▶ [Activity]:
Your result should be every line of the records below that contains the word "present".

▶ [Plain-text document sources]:
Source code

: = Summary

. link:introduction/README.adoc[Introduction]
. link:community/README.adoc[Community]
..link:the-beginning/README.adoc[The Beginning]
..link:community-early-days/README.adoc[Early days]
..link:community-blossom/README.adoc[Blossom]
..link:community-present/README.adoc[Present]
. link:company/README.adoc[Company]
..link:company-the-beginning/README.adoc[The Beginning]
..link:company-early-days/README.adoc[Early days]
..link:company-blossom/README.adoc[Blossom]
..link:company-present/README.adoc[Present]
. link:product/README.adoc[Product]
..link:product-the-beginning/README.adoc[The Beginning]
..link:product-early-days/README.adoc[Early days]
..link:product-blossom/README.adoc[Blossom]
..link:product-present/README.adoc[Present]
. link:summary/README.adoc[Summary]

▶ [Answer]:
..link:community-present/README.adoc[Present]
..link:company-present/README.adoc[Present]
..link:product-present/README.adoc[Present]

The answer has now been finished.